→ **Information provided**
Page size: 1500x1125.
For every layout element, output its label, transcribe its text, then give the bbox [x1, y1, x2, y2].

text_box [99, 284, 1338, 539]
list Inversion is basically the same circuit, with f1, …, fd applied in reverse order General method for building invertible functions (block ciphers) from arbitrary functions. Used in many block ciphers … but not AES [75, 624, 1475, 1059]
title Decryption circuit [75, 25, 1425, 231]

→ **Instructions for the task**
All of the material above needs to be copied exactly.

→ **Answer area**
Page size: 1500x1125.
For every layout element, output its label, transcribe its text, then give the bbox [x1, y1, x2, y2].

text_box [99, 284, 1338, 539]
list Inversion is basically the same circuit, with f1, …, fd applied in reverse order General method for building invertible functions (block ciphers) from arbitrary functions. Used in many block ciphers … but not AES [75, 624, 1475, 1059]
title Decryption circuit [75, 25, 1425, 231]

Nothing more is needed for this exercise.